Situasi seperti itu juga diantisipasi Penerbit Gema Insani Press (GIP). "Saya melihat mayoritas penduduk Indonesia itu Islam, sementara itu para penerbit buku Islam sebelumnya sudah ada, tetapi kualitas covernya sangat sederhana, kertasnya koran semua. Kenapa buku Islam tidak bisa dibuat dengan bagus, hard cover dengan kertas HVS semua?" Pertanyaan inilah yang mendorong GIP terjun dalam penerbitan buku-buku bertemakan Islam. Apalagi, ternyata masyarakat menerima keberadaan mereka, yang diikuti respons pembelian yang sangat bagus. "Jadi, masyarakat ini menggandrungi buku-buku Islam yang bagus dan indah, tidak sekadar dari kertas koran," kata Iwan Setiawan, General Manajer GIP.

Menurut pendirinya, GIP sendiri berdiri tahun 1985. Semua berawal dari penerbitan buku bertemakan perang Afghanistan. Merasa cukup laku, dari situ kemudian keluarlah buku-buku yang lain sehingga penerbit ini memilih berkonsentrasi penuh dengan menerbitkan buku-buku Islam sampai sekarang. Dalam dunia perbukuan, Penerbit GIP termasuk penerbit buku Islam yang terbilang sukses. Produksi bukunya saat ini rata-rata 6 judul per bulannya. Jumlah ini meningkat dua kali lipat dibandingkan dengan selama krisis yang hanya 3 judul tiap bulannya. Hingga bulan September 2003, tidak kurang 414 judul buku yang sudah diterbitkan GIP. Ada beberapa buku terbitan GIP yang dicetak ulang hingga berkali-kali dan terserap pasar hingga ratusan ribu eksemplar. Buku-buku itu antara lain: Berbakti pada Ibu Bapak, Nama-nama Islami, Wanita Harapan Tuhan, dan Anda Bertanya Islam Menjawab. Buku terakhir adalah karangan ulama besar Mesir Prof Dr M Mutawalli Asy-sya’rawi ini sudah mengalami cetak ulang hingga 18 kali. Buku dengan kemasan luks tersebut dijual seharga Rp 47.200.

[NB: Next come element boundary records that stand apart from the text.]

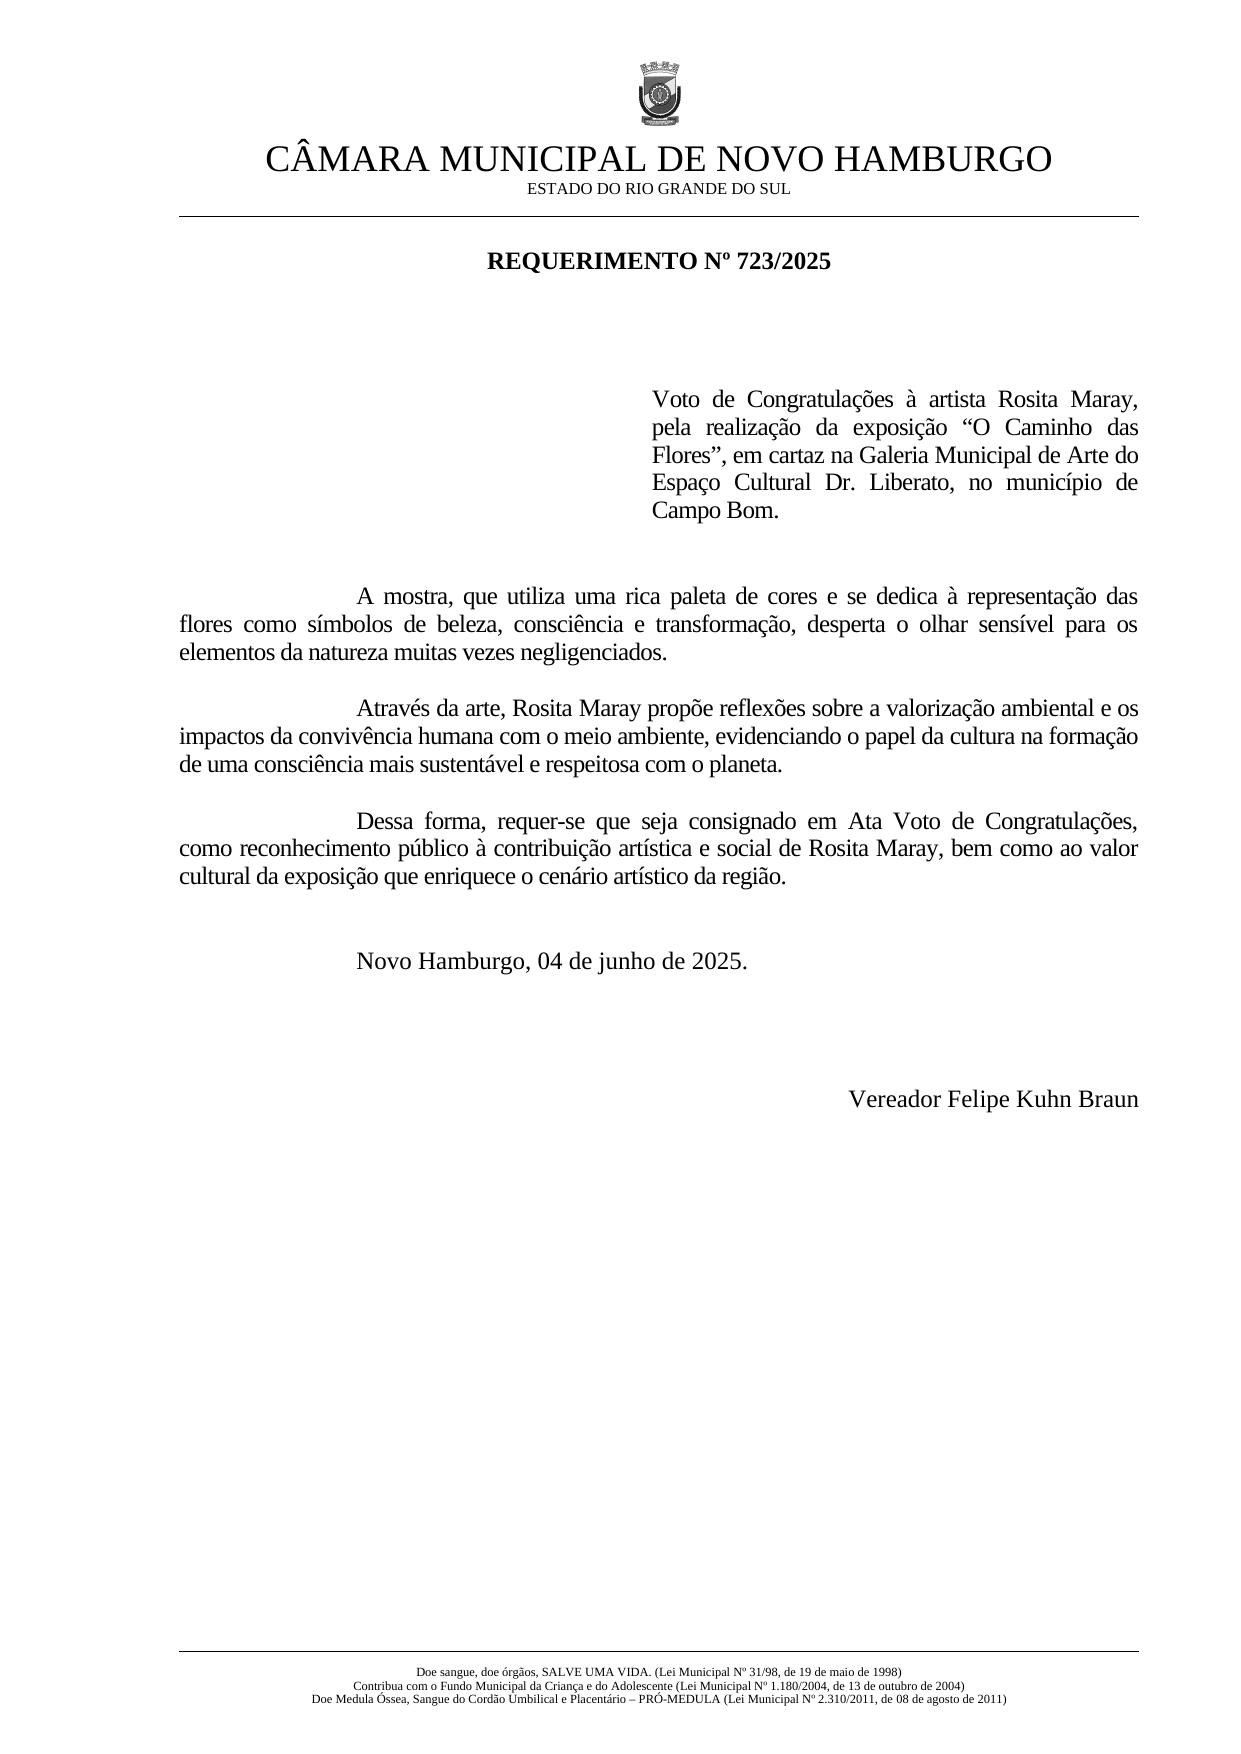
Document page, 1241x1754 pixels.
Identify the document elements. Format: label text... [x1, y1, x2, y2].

text Voto de Congratulações à artista Rosita Maray, pela realização da exposição “O Caminho das Flores”, em cartaz na Galeria Municipal de Arte do Espaço Cultural Dr. Liberato, no município de Campo Bom. [652, 385, 1139, 524]
text Dessa forma, requer-se que seja consignado em Ata Voto de Congratulações, como reconhecimento público à contribuição artística e social de Rosita Maray, bem como ao valor cultural da exposição que enriquece o cenário artístico da região. [179, 807, 1139, 890]
text Vereador Felipe Kuhn Braun [179, 1085, 1139, 1113]
text Novo Hamburgo, 04 de junho de 2025. [179, 947, 1139, 974]
text REQUERIMENTO Nº 723/2025 [179, 247, 1139, 274]
text Através da arte, Rosita Maray propõe reflexões sobre a valorização ambiental e os impactos da convivência humana com o meio ambiente, evidenciando o papel da cultura na formação de uma consciência mais sustentável e respeitosa com o planeta. [179, 694, 1139, 778]
text A mostra, que utiliza uma rica paleta de cores e se dedica à representação das flores como símbolos de beleza, consciência e transformação, desperta o olhar sensível para os elementos da natureza muitas vezes negligenciados. [179, 582, 1139, 665]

Tidak heran dengan keberhasilan meraih respons pasar tersebut hingga kini perkembangan bisnis GIP tergolong pesat. Dari jumlah karyawan, misalnya, jika semula tiga orang kini mencapai 150 karyawan. Jika dahulu mereka mengontrak rumah sebagai tempat beraktivitas, kini mampu membangun kantor, percetakan yang dilengkapi dengan mesin-mesin cetak milik sendiri berkapasitas besar. Bahkan, hingga kini dengan keuntungan yang diperoleh, penerbit ini sudah mampu membangunkan 40 rumah bertipe 70 dan 90 berkamar tiga, yang diberikan kepada karyawannya.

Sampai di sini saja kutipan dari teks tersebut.